(EXERCISE)
Answer these questions from the linear regression review, one answer a line:
1. What reading is assigned?
2. Under the Gauss–Markov theorem, which estimators have the smallest variance among linear functions of \(Y_{t}\)?
3. What must also be assumed about the residuals to provide prediction intervals and confidence intervals and to test hypotheses about the parameters?

══ STUDY TEXT

1 Review of Linear Regression
After this lecture, you should be competent (again) in assessing violations of various assumptions of linear regression models, particularly assumptions about model residuals, by being able to apply visual assessments and formal statistical tests, and interpret the results and effects of the violations.
Objectives
- Recall the form and standard assumptions of linear regression models.
- Recall and apply standard methods of assessing and testing homogeneity of variance and normality of residuals.
- Define and test independence (most often, uncorrelatedness) of regression model residuals.
Reading materials
- Chapters 3–4 in Chatterjee and Hadi (2006)
1.1 Diagnostics for the simple linear regression: residual analysis
Given a simple linear regression (SLR) model \[ Y_{t} = \beta_{0} + \beta_{1} X_{t} + \epsilon_{t}, \] where \(Y_{t}\) is the dependent variable and \(X_{t}\) is the regressor (independent, predictor) variable, \(t = 1,\dots,n\), and \(n\) is the sample size.
The Gauss–Markov theorem
If \(\epsilon_{t}\) are uncorrelated random variables with common variance, then of all possible estimators \(\beta^{\ast}_{0}\) and \(\beta^{\ast}_{1}\) that are linear functions of \(Y_{t}\), the least squares estimators have the smallest variance.
Thus, the ordinary least squares (OLS) assumptions are:
the residuals \(\epsilon_{t}\) have common variance (\(\epsilon_{t}\) are homoskedastic);
-
the residuals \(\epsilon_{t}\) are uncorrelated;
to provide prediction intervals (PIs), confidence intervals (CIs), and to test hypotheses about the parameters in our model, we also need to assume that
the residuals \(\epsilon_{t}\) are normally distributed (\(\epsilon_{t} \sim N (0, \sigma^{ 2} )\)).

════
══ EXERCISE DATA

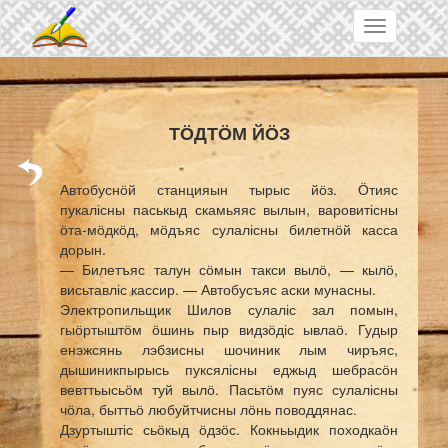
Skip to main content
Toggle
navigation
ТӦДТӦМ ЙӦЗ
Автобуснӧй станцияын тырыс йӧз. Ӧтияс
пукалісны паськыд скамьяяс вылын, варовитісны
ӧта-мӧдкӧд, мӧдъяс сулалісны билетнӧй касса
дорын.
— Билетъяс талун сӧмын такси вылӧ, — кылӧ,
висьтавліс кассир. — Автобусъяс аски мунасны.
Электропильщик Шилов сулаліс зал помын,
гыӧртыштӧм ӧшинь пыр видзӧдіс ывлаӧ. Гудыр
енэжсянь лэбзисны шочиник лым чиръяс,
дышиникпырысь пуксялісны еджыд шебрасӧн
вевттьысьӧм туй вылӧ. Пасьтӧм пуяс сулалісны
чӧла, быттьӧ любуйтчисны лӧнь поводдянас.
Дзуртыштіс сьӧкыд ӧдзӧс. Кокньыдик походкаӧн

════

(RESULT OF THE EXERCISE)
1. Chapters 3–4 in Chatterjee and Hadi (2006).
2. The least squares estimators.
3. That they are normally distributed, \(\epsilon_{t} \sim N(0, \sigma^{2})\).